==== Records for processing
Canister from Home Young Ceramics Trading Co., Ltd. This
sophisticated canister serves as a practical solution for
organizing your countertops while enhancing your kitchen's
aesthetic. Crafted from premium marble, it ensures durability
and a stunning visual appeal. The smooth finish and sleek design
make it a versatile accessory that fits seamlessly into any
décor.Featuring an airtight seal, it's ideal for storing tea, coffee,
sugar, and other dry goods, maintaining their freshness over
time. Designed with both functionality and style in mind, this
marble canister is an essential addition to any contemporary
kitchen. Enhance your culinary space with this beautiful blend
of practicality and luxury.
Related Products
========
Find the word "your" in the entries above, then copy each line that holds it.

organizing your countertops while enhancing your kitchen's
kitchen. Enhance your culinary space with this beautiful blend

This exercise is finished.